Kerberos authentication is symmetrical - client and server roles do not exist as far as Kerberos is concerned.
Each TGT contains a fixed expiry time (typically a few hours). Each communication channel between two principals has its own “session”, with its own timeout. Renewing the session for such a channel requires a valid “TGT” - which must of course itself not be expired.
Registering a New Key
Registering of (principal, key) pairs needs to be done securely; if the transfer of the key from principal to the Kerberos Key Distribution Center (KDC) is intercepted then of course security is broken.
For principals who are end-users, the usual practice is to generate a random password on the KDC or some other central system, derive a key from it and register that with the KDC, and then transfer the password to the user via some hopefully secure method (eg in person, by post, or by telephone).
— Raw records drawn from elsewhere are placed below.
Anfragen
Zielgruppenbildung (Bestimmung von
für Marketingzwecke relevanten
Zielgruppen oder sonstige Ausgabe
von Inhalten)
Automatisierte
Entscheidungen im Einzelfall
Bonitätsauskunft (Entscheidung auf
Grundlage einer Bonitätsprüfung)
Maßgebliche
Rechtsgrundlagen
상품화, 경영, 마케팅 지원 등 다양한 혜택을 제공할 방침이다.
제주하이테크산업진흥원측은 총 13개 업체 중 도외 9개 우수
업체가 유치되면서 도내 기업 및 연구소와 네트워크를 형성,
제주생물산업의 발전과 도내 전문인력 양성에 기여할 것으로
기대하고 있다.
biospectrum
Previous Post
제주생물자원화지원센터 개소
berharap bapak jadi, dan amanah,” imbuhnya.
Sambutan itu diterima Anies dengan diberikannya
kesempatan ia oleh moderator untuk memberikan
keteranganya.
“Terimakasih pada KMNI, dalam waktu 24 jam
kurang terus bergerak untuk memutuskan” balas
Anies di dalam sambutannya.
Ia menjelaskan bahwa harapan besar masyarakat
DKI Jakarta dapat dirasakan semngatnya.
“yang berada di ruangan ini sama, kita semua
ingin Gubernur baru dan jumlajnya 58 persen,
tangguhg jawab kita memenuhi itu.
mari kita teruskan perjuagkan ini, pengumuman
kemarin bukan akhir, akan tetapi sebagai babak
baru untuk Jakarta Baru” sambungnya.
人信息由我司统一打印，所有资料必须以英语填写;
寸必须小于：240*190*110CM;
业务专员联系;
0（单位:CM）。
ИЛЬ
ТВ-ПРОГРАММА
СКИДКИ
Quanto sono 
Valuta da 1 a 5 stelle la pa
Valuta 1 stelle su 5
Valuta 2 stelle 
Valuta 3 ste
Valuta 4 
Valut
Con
For principals which are services running on some arbitrary server, the usual practice is for a system-administrator to log on to that system and use the regular Kerberos tools to generate a key (not via a password). This key is saved in a local “keytab file” for use by the local service. The system-administrator then transfers the key to the KDC over a channel set up via a system-administrator password (ie using a key derived from a password they enter on the system being configured). The transfer is thus over an encrypted channel, and the KDC can verify that the principal registering this new key has rights to do so.
The usual solution for this is to use a tool on the “registering system” to connect to Kerberos via key-based authentication, using an existing “admin” principal-id of some kind, then send the new-to-be-registered key to the KDC using that tool - ie have the new key temporarily encrypted using some other principal.